Al centro di ogni azione dovrà esserci la formazione. Le transizioni chiedono soprattutto la disponibilità di nuove e complesse competenze, che il sistema formativo non è attualmente in grado di fornire. Tutti gli esperti sono concordi nell’affermare che è indispensabile un progetto compiuto di formazione, mirato sulle esigenze delle imprese e sui desideri di realizzazione delle persone. Anche questa è un’impresa non facile da realizzare, perché la realtà è già fortemente deficitaria, il mismatch tra domanda e offerta di lavoro mostra lacune immense che non si riesce a colmare. Il concetto di impiegabilità stenta ad avere diritto di cittadinanza all’interno delle relazioni industriali, ma è questa la trasformazione ormai ineluttabile. Lo stesso per quanto si riferisce all’indispensabile iniezione di managerialità di cui le imprese hanno bisogno, della quale non tutti sono consapevoli, specie all’interno del mondo imprenditoriale.

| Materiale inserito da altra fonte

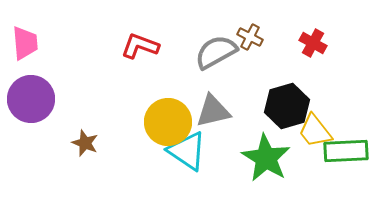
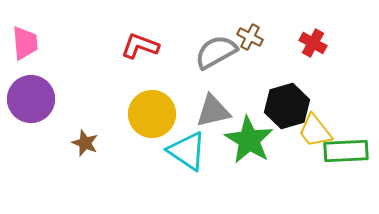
yellow circle: moved 16 px left, 8 px up
green star: moved 17 px left, 18 px up
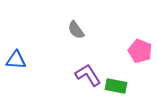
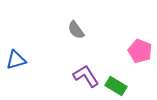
blue triangle: rotated 20 degrees counterclockwise
purple L-shape: moved 2 px left, 1 px down
green rectangle: rotated 20 degrees clockwise
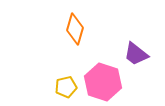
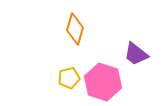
yellow pentagon: moved 3 px right, 9 px up
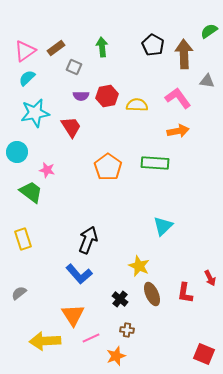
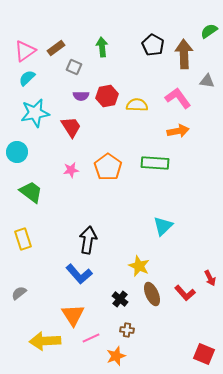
pink star: moved 24 px right; rotated 21 degrees counterclockwise
black arrow: rotated 12 degrees counterclockwise
red L-shape: rotated 50 degrees counterclockwise
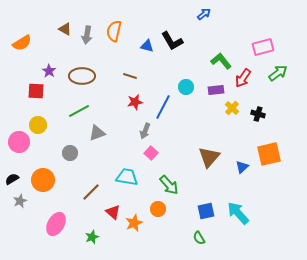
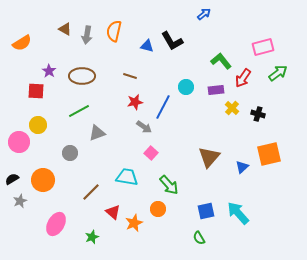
gray arrow at (145, 131): moved 1 px left, 4 px up; rotated 77 degrees counterclockwise
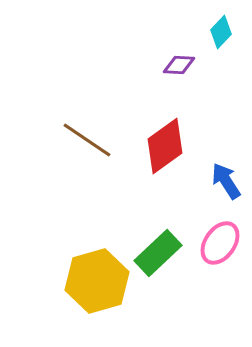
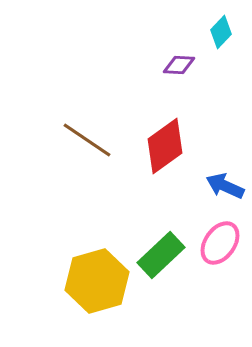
blue arrow: moved 1 px left, 5 px down; rotated 33 degrees counterclockwise
green rectangle: moved 3 px right, 2 px down
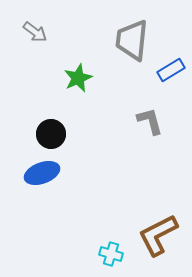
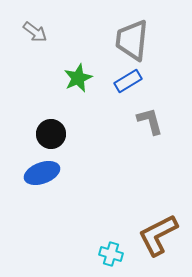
blue rectangle: moved 43 px left, 11 px down
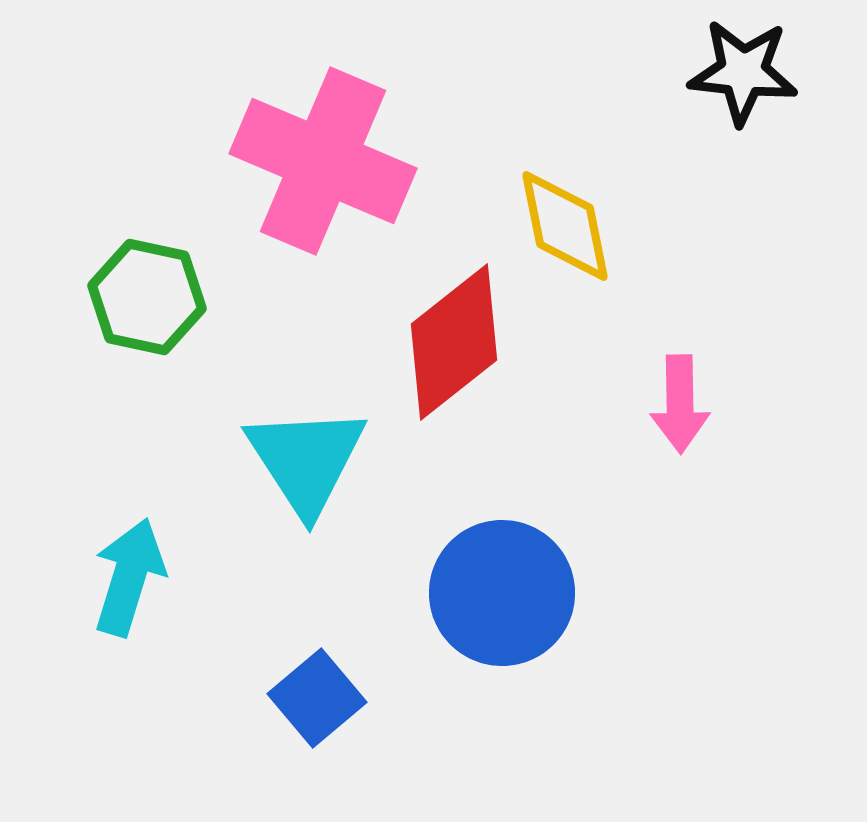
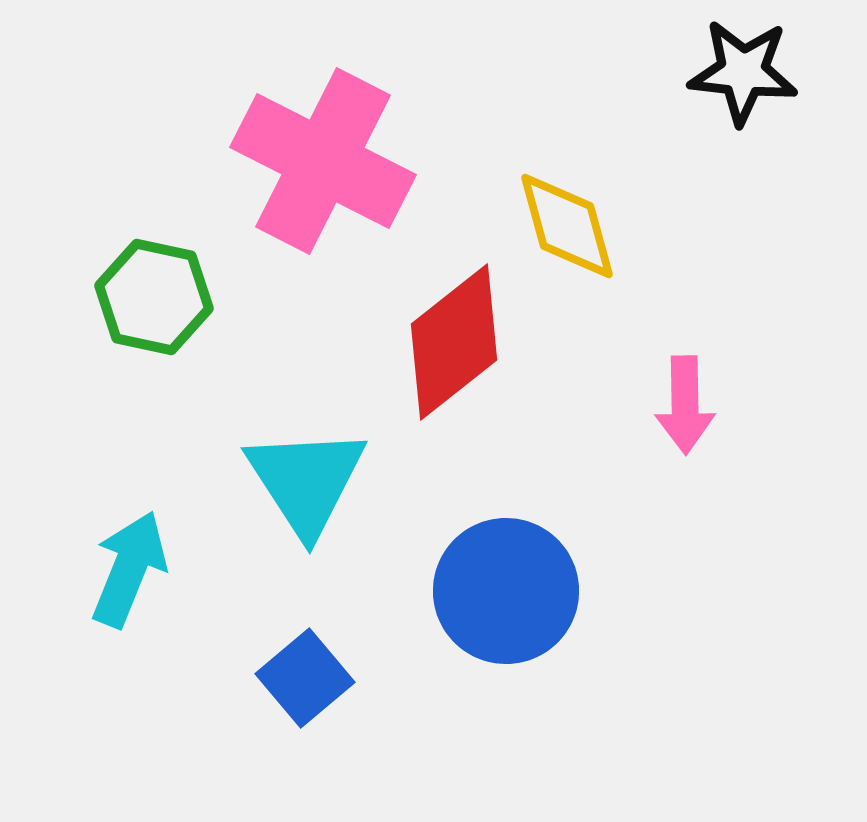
pink cross: rotated 4 degrees clockwise
yellow diamond: moved 2 px right; rotated 4 degrees counterclockwise
green hexagon: moved 7 px right
pink arrow: moved 5 px right, 1 px down
cyan triangle: moved 21 px down
cyan arrow: moved 8 px up; rotated 5 degrees clockwise
blue circle: moved 4 px right, 2 px up
blue square: moved 12 px left, 20 px up
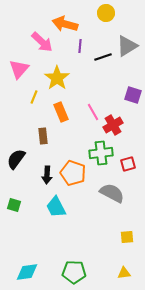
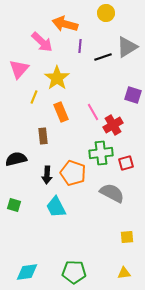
gray triangle: moved 1 px down
black semicircle: rotated 40 degrees clockwise
red square: moved 2 px left, 1 px up
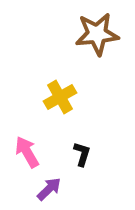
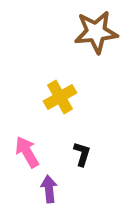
brown star: moved 1 px left, 2 px up
purple arrow: rotated 52 degrees counterclockwise
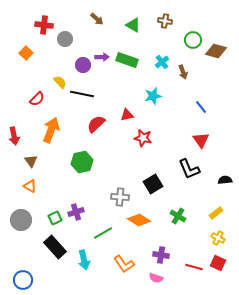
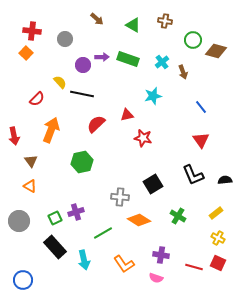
red cross at (44, 25): moved 12 px left, 6 px down
green rectangle at (127, 60): moved 1 px right, 1 px up
black L-shape at (189, 169): moved 4 px right, 6 px down
gray circle at (21, 220): moved 2 px left, 1 px down
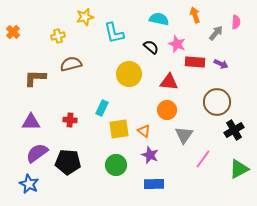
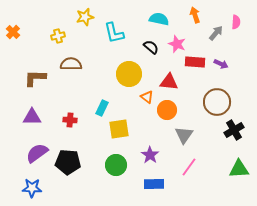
brown semicircle: rotated 15 degrees clockwise
purple triangle: moved 1 px right, 5 px up
orange triangle: moved 3 px right, 34 px up
purple star: rotated 12 degrees clockwise
pink line: moved 14 px left, 8 px down
green triangle: rotated 25 degrees clockwise
blue star: moved 3 px right, 4 px down; rotated 24 degrees counterclockwise
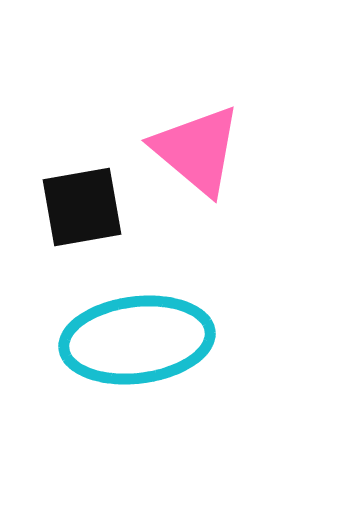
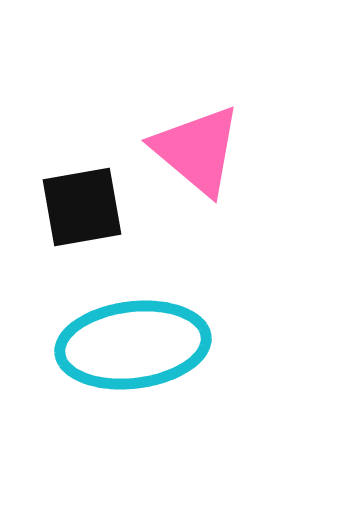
cyan ellipse: moved 4 px left, 5 px down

Gli strumenti necessari per realizzare queste trasformazioni dovranno essere per lo più inventati ex novo. Qualcuno già c’è, come lo Statuto della persona che Enel e i sindacati di settore hanno messo a punto l’anno passato, ma anche il contratto di espansione partito dalle Tlc e poi approdato in altri settori. E ancora le diverse espressioni della bilateralità, che sta mostrando, in verità da anni, la sua profonda efficacia. Ma altri se ne devono aggiungere per formare quella cassetta degli attrezzi indispensabile per la gestione delle rinnovate relazioni industriali. Il cammino è lungo, forse non è nemmeno iniziato davvero.